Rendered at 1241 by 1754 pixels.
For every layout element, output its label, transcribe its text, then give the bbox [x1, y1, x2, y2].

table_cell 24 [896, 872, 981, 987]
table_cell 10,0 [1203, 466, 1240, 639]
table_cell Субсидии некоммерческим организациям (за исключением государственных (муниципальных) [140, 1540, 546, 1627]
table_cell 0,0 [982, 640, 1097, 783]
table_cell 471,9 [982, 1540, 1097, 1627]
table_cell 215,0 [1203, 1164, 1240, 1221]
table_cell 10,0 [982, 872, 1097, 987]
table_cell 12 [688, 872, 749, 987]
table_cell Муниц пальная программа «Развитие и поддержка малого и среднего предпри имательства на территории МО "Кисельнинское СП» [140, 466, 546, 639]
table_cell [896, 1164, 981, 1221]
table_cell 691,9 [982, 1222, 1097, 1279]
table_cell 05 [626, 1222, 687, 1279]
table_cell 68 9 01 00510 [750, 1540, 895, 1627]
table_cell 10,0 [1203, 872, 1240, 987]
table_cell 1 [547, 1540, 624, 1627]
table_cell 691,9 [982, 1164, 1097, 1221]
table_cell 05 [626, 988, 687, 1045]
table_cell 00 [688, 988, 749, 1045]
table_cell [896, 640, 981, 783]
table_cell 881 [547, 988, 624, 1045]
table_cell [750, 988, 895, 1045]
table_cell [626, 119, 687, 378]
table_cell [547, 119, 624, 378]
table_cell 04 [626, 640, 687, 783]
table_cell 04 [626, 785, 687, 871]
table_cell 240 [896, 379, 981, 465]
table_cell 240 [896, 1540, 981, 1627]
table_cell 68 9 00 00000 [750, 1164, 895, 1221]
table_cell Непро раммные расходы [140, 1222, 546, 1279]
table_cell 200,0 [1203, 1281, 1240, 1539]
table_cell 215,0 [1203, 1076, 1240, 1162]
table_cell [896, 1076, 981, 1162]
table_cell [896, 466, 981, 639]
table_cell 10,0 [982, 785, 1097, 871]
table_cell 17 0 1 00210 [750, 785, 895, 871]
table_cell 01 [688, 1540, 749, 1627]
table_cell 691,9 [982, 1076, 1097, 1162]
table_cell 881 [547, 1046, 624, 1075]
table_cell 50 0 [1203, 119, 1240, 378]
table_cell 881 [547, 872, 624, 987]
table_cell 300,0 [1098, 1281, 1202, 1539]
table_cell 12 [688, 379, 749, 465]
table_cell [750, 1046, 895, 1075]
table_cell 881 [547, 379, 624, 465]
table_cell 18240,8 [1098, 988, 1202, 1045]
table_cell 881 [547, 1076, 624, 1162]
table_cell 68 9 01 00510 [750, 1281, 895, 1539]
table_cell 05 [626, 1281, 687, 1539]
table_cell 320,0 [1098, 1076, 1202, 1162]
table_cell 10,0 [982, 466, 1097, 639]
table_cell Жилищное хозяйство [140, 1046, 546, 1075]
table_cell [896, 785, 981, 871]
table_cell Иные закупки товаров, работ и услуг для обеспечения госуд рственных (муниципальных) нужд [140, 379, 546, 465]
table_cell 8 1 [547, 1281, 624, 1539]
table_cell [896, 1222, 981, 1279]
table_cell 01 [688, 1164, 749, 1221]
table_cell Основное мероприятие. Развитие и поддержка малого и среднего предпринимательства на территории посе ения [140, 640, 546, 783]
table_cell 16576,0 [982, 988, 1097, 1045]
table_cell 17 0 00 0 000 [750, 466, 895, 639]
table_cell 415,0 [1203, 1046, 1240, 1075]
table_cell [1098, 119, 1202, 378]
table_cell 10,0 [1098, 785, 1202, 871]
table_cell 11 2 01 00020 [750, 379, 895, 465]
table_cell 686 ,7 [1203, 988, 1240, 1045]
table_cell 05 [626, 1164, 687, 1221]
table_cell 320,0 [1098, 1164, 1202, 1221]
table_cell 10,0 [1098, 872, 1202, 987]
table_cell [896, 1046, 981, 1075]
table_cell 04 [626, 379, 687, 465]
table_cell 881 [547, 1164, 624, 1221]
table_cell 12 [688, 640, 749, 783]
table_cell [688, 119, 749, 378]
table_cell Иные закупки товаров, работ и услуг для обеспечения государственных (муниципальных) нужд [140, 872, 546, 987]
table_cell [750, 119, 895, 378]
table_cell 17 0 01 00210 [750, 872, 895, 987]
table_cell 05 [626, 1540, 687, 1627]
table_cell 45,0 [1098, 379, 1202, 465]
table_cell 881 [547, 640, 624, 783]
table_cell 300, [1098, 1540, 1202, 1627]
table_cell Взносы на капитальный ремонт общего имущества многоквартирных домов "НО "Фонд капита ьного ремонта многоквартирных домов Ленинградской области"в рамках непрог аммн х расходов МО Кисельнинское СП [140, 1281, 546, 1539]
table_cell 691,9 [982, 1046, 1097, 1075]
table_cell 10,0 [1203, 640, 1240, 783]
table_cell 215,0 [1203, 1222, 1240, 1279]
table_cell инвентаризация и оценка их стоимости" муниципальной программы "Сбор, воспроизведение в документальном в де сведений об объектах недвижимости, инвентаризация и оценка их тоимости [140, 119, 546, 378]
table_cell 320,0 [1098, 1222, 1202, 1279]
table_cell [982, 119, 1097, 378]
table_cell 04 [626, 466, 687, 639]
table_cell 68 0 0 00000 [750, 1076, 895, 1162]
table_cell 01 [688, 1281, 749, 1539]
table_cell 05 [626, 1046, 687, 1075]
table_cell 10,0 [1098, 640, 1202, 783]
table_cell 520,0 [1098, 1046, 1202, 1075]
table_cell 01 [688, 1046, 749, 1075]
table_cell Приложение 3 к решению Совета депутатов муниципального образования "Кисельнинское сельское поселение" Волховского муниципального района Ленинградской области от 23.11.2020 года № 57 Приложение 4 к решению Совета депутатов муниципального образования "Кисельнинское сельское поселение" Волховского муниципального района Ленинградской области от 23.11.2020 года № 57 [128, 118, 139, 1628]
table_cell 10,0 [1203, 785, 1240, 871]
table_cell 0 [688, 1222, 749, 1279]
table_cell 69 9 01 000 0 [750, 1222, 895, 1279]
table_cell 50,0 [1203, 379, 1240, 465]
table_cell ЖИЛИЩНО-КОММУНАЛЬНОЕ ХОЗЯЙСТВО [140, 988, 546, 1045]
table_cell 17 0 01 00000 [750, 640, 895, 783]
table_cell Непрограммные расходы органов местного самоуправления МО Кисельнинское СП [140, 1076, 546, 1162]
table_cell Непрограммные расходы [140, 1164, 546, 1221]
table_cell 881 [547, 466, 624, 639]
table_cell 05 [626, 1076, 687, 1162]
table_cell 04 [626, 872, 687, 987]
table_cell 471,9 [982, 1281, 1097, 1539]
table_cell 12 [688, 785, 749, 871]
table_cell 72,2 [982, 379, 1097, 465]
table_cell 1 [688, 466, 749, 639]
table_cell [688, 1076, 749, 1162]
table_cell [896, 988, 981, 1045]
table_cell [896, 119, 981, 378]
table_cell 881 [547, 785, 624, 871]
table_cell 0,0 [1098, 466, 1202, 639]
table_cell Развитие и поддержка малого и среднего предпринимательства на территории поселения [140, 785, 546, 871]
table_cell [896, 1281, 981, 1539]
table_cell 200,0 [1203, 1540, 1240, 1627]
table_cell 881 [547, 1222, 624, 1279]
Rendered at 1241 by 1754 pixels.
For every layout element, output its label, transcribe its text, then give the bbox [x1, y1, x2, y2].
⁂
Required work — Can you update the material so that every "table_cell" becomes "cell", with nothing else changed?

Exercise output —
Rendered at 1241 by 1754 pixels.
For every layout element, output its label, transcribe its text, then give the bbox [x1, y1, x2, y2].

cell 24 [896, 872, 981, 987]
cell 10,0 [1203, 466, 1240, 639]
cell Субсидии некоммерческим организациям (за исключением государственных (муниципальных) [140, 1540, 546, 1627]
cell 0,0 [982, 640, 1097, 783]
cell 471,9 [982, 1540, 1097, 1627]
cell 215,0 [1203, 1164, 1240, 1221]
cell 10,0 [982, 872, 1097, 987]
cell 12 [688, 872, 749, 987]
cell Муниц пальная программа «Развитие и поддержка малого и среднего предпри имательства на территории МО "Кисельнинское СП» [140, 466, 546, 639]
cell [896, 1164, 981, 1221]
cell 691,9 [982, 1222, 1097, 1279]
cell 05 [626, 1222, 687, 1279]
cell 68 9 01 00510 [750, 1540, 895, 1627]
cell 10,0 [1203, 872, 1240, 987]
cell 1 [547, 1540, 624, 1627]
cell 691,9 [982, 1164, 1097, 1221]
cell 05 [626, 988, 687, 1045]
cell 00 [688, 988, 749, 1045]
cell [896, 640, 981, 783]
cell 881 [547, 988, 624, 1045]
cell [750, 988, 895, 1045]
cell [626, 119, 687, 378]
cell [547, 119, 624, 378]
cell 04 [626, 640, 687, 783]
cell 04 [626, 785, 687, 871]
cell 240 [896, 379, 981, 465]
cell 240 [896, 1540, 981, 1627]
cell 68 9 00 00000 [750, 1164, 895, 1221]
cell Непро раммные расходы [140, 1222, 546, 1279]
cell 200,0 [1203, 1281, 1240, 1539]
cell 215,0 [1203, 1076, 1240, 1162]
cell [896, 1076, 981, 1162]
cell [896, 466, 981, 639]
cell 10,0 [982, 785, 1097, 871]
cell 17 0 1 00210 [750, 785, 895, 871]
cell 01 [688, 1540, 749, 1627]
cell 691,9 [982, 1076, 1097, 1162]
cell 881 [547, 1046, 624, 1075]
cell 50 0 [1203, 119, 1240, 378]
cell 881 [547, 872, 624, 987]
cell 300,0 [1098, 1281, 1202, 1539]
cell 12 [688, 379, 749, 465]
cell [750, 1046, 895, 1075]
cell 881 [547, 379, 624, 465]
cell 18240,8 [1098, 988, 1202, 1045]
cell 881 [547, 1076, 624, 1162]
cell 68 9 01 00510 [750, 1281, 895, 1539]
cell 05 [626, 1281, 687, 1539]
cell 320,0 [1098, 1076, 1202, 1162]
cell 10,0 [982, 466, 1097, 639]
cell Жилищное хозяйство [140, 1046, 546, 1075]
cell [896, 785, 981, 871]
cell Иные закупки товаров, работ и услуг для обеспечения госуд рственных (муниципальных) нужд [140, 379, 546, 465]
cell 8 1 [547, 1281, 624, 1539]
cell [896, 1222, 981, 1279]
cell 01 [688, 1164, 749, 1221]
cell Основное мероприятие. Развитие и поддержка малого и среднего предпринимательства на территории посе ения [140, 640, 546, 783]
cell 16576,0 [982, 988, 1097, 1045]
cell 17 0 00 0 000 [750, 466, 895, 639]
cell 415,0 [1203, 1046, 1240, 1075]
cell [1098, 119, 1202, 378]
cell 10,0 [1098, 785, 1202, 871]
cell 11 2 01 00020 [750, 379, 895, 465]
cell 686 ,7 [1203, 988, 1240, 1045]
cell 05 [626, 1164, 687, 1221]
cell 320,0 [1098, 1164, 1202, 1221]
cell 10,0 [1098, 872, 1202, 987]
cell [896, 1046, 981, 1075]
cell 04 [626, 379, 687, 465]
cell 881 [547, 1164, 624, 1221]
cell 12 [688, 640, 749, 783]
cell [688, 119, 749, 378]
cell Иные закупки товаров, работ и услуг для обеспечения государственных (муниципальных) нужд [140, 872, 546, 987]
cell [750, 119, 895, 378]
cell 17 0 01 00210 [750, 872, 895, 987]
cell 05 [626, 1540, 687, 1627]
cell 45,0 [1098, 379, 1202, 465]
cell 881 [547, 640, 624, 783]
cell 300, [1098, 1540, 1202, 1627]
cell Взносы на капитальный ремонт общего имущества многоквартирных домов "НО "Фонд капита ьного ремонта многоквартирных домов Ленинградской области"в рамках непрог аммн х расходов МО Кисельнинское СП [140, 1281, 546, 1539]
cell 691,9 [982, 1046, 1097, 1075]
cell 10,0 [1203, 640, 1240, 783]
cell 215,0 [1203, 1222, 1240, 1279]
cell инвентаризация и оценка их стоимости" муниципальной программы "Сбор, воспроизведение в документальном в де сведений об объектах недвижимости, инвентаризация и оценка их тоимости [140, 119, 546, 378]
cell 320,0 [1098, 1222, 1202, 1279]
cell [982, 119, 1097, 378]
cell 04 [626, 466, 687, 639]
cell 68 0 0 00000 [750, 1076, 895, 1162]
cell 01 [688, 1281, 749, 1539]
cell 05 [626, 1046, 687, 1075]
cell 10,0 [1098, 640, 1202, 783]
cell 520,0 [1098, 1046, 1202, 1075]
cell 01 [688, 1046, 749, 1075]
cell Приложение 3 к решению Совета депутатов муниципального образования "Кисельнинское сельское поселение" Волховского муниципального района Ленинградской области от 23.11.2020 года № 57 Приложение 4 к решению Совета депутатов муниципального образования "Кисельнинское сельское поселение" Волховского муниципального района Ленинградской области от 23.11.2020 года № 57 [128, 118, 139, 1628]
cell 10,0 [1203, 785, 1240, 871]
cell 0 [688, 1222, 749, 1279]
cell 69 9 01 000 0 [750, 1222, 895, 1279]
cell 50,0 [1203, 379, 1240, 465]
cell ЖИЛИЩНО-КОММУНАЛЬНОЕ ХОЗЯЙСТВО [140, 988, 546, 1045]
cell 17 0 01 00000 [750, 640, 895, 783]
cell Непрограммные расходы органов местного самоуправления МО Кисельнинское СП [140, 1076, 546, 1162]
cell Непрограммные расходы [140, 1164, 546, 1221]
cell 881 [547, 466, 624, 639]
cell 05 [626, 1076, 687, 1162]
cell 04 [626, 872, 687, 987]
cell 471,9 [982, 1281, 1097, 1539]
cell 12 [688, 785, 749, 871]
cell 72,2 [982, 379, 1097, 465]
cell 1 [688, 466, 749, 639]
cell [688, 1076, 749, 1162]
cell [896, 988, 981, 1045]
cell [896, 119, 981, 378]
cell 881 [547, 785, 624, 871]
cell 0,0 [1098, 466, 1202, 639]
cell Развитие и поддержка малого и среднего предпринимательства на территории поселения [140, 785, 546, 871]
cell [896, 1281, 981, 1539]
cell 200,0 [1203, 1540, 1240, 1627]
cell 881 [547, 1222, 624, 1279]
Rendered at 1241 by 1754 pixels.
For every layout element, output its label, transcribe its text, then give the bbox [x1, y1, x2, y2].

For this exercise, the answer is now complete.